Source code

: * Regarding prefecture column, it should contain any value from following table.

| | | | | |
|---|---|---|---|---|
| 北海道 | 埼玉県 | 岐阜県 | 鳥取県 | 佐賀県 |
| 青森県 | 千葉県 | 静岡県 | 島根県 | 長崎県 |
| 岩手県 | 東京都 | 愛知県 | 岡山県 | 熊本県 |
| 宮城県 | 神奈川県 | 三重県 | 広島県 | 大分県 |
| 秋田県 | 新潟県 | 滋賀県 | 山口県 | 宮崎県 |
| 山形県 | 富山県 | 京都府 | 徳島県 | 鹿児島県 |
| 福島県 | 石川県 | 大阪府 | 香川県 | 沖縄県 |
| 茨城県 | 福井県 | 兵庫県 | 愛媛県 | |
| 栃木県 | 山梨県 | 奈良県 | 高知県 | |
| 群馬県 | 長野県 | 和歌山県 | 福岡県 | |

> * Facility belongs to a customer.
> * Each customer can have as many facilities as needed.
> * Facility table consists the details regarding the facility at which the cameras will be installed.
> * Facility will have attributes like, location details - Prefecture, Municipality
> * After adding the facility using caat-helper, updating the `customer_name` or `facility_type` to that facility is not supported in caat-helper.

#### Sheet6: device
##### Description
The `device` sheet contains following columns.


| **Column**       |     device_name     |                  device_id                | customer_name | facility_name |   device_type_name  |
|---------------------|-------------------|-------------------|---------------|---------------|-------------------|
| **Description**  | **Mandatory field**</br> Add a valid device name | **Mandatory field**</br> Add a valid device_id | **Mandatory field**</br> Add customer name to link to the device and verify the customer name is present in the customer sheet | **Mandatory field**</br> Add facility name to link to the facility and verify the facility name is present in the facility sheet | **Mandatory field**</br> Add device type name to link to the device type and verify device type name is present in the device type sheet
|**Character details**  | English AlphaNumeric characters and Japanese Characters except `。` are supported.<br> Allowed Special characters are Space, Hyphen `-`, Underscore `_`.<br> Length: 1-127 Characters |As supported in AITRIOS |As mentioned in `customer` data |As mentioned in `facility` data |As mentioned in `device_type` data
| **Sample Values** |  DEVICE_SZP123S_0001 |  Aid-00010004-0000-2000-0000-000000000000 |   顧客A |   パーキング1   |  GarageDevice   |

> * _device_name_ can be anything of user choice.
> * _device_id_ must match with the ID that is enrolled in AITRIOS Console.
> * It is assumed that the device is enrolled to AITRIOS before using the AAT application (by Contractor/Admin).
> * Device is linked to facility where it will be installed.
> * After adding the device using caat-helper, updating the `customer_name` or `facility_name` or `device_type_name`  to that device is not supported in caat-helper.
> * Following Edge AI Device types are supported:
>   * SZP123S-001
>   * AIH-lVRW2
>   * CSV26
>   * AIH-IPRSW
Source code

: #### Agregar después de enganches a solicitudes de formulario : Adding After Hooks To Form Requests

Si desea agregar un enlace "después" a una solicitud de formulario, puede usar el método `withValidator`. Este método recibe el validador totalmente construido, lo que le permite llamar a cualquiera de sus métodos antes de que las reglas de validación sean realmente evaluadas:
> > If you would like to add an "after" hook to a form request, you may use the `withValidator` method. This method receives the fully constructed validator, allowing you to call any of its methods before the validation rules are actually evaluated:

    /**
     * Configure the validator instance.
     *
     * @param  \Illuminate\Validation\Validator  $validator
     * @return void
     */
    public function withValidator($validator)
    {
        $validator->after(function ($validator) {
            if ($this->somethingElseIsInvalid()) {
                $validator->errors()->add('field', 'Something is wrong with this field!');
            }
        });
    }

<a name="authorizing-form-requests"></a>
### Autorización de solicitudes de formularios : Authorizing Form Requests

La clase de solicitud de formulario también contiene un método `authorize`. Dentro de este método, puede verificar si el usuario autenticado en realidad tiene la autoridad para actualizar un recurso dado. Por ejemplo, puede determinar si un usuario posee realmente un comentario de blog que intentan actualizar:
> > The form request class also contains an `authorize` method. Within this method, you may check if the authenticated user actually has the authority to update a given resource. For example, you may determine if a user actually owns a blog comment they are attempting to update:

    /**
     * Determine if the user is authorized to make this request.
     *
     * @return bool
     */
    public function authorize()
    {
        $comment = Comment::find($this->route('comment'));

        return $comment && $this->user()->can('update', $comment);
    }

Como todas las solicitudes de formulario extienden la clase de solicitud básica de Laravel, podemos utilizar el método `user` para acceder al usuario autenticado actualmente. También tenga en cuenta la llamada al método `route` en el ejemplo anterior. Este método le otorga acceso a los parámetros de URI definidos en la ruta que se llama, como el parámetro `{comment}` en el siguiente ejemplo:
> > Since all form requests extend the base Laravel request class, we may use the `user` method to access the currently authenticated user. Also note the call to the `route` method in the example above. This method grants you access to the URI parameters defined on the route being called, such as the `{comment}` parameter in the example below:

------------

Instruction: Give every entry back exactly as it was written above.

Expected output:
Source code

: * Regarding prefecture column, it should contain any value from following table.

| | | | | |
|---|---|---|---|---|
| 北海道 | 埼玉県 | 岐阜県 | 鳥取県 | 佐賀県 |
| 青森県 | 千葉県 | 静岡県 | 島根県 | 長崎県 |
| 岩手県 | 東京都 | 愛知県 | 岡山県 | 熊本県 |
| 宮城県 | 神奈川県 | 三重県 | 広島県 | 大分県 |
| 秋田県 | 新潟県 | 滋賀県 | 山口県 | 宮崎県 |
| 山形県 | 富山県 | 京都府 | 徳島県 | 鹿児島県 |
| 福島県 | 石川県 | 大阪府 | 香川県 | 沖縄県 |
| 茨城県 | 福井県 | 兵庫県 | 愛媛県 | |
| 栃木県 | 山梨県 | 奈良県 | 高知県 | |
| 群馬県 | 長野県 | 和歌山県 | 福岡県 | |

> * Facility belongs to a customer.
> * Each customer can have as many facilities as needed.
> * Facility table consists the details regarding the facility at which the cameras will be installed.
> * Facility will have attributes like, location details - Prefecture, Municipality
> * After adding the facility using caat-helper, updating the `customer_name` or `facility_type` to that facility is not supported in caat-helper.

#### Sheet6: device
##### Description
The `device` sheet contains following columns.


| **Column**       |     device_name     |                  device_id                | customer_name | facility_name |   device_type_name  |
|---------------------|-------------------|-------------------|---------------|---------------|-------------------|
| **Description**  | **Mandatory field**</br> Add a valid device name | **Mandatory field**</br> Add a valid device_id | **Mandatory field**</br> Add customer name to link to the device and verify the customer name is present in the customer sheet | **Mandatory field**</br> Add facility name to link to the facility and verify the facility name is present in the facility sheet | **Mandatory field**</br> Add device type name to link to the device type and verify device type name is present in the device type sheet
|**Character details**  | English AlphaNumeric characters and Japanese Characters except `。` are supported.<br> Allowed Special characters are Space, Hyphen `-`, Underscore `_`.<br> Length: 1-127 Characters |As supported in AITRIOS |As mentioned in `customer` data |As mentioned in `facility` data |As mentioned in `device_type` data
| **Sample Values** |  DEVICE_SZP123S_0001 |  Aid-00010004-0000-2000-0000-000000000000 |   顧客A |   パーキング1   |  GarageDevice   |

> * _device_name_ can be anything of user choice.
> * _device_id_ must match with the ID that is enrolled in AITRIOS Console.
> * It is assumed that the device is enrolled to AITRIOS before using the AAT application (by Contractor/Admin).
> * Device is linked to facility where it will be installed.
> * After adding the device using caat-helper, updating the `customer_name` or `facility_name` or `device_type_name`  to that device is not supported in caat-helper.
> * Following Edge AI Device types are supported:
>   * SZP123S-001
>   * AIH-lVRW2
>   * CSV26
>   * AIH-IPRSW
Source code

: #### Agregar después de enganches a solicitudes de formulario : Adding After Hooks To Form Requests

Si desea agregar un enlace "después" a una solicitud de formulario, puede usar el método `withValidator`. Este método recibe el validador totalmente construido, lo que le permite llamar a cualquiera de sus métodos antes de que las reglas de validación sean realmente evaluadas:
> > If you would like to add an "after" hook to a form request, you may use the `withValidator` method. This method receives the fully constructed validator, allowing you to call any of its methods before the validation rules are actually evaluated:

    /**
     * Configure the validator instance.
     *
     * @param  \Illuminate\Validation\Validator  $validator
     * @return void
     */
    public function withValidator($validator)
    {
        $validator->after(function ($validator) {
            if ($this->somethingElseIsInvalid()) {
                $validator->errors()->add('field', 'Something is wrong with this field!');
            }
        });
    }

<a name="authorizing-form-requests"></a>
### Autorización de solicitudes de formularios : Authorizing Form Requests

La clase de solicitud de formulario también contiene un método `authorize`. Dentro de este método, puede verificar si el usuario autenticado en realidad tiene la autoridad para actualizar un recurso dado. Por ejemplo, puede determinar si un usuario posee realmente un comentario de blog que intentan actualizar:
> > The form request class also contains an `authorize` method. Within this method, you may check if the authenticated user actually has the authority to update a given resource. For example, you may determine if a user actually owns a blog comment they are attempting to update:

    /**
     * Determine if the user is authorized to make this request.
     *
     * @return bool
     */
    public function authorize()
    {
        $comment = Comment::find($this->route('comment'));

        return $comment && $this->user()->can('update', $comment);
    }

Como todas las solicitudes de formulario extienden la clase de solicitud básica de Laravel, podemos utilizar el método `user` para acceder al usuario autenticado actualmente. También tenga en cuenta la llamada al método `route` en el ejemplo anterior. Este método le otorga acceso a los parámetros de URI definidos en la ruta que se llama, como el parámetro `{comment}` en el siguiente ejemplo:
> > Since all form requests extend the base Laravel request class, we may use the `user` method to access the currently authenticated user. Also note the call to the `route` method in the example above. This method grants you access to the URI parameters defined on the route being called, such as the `{comment}` parameter in the example below:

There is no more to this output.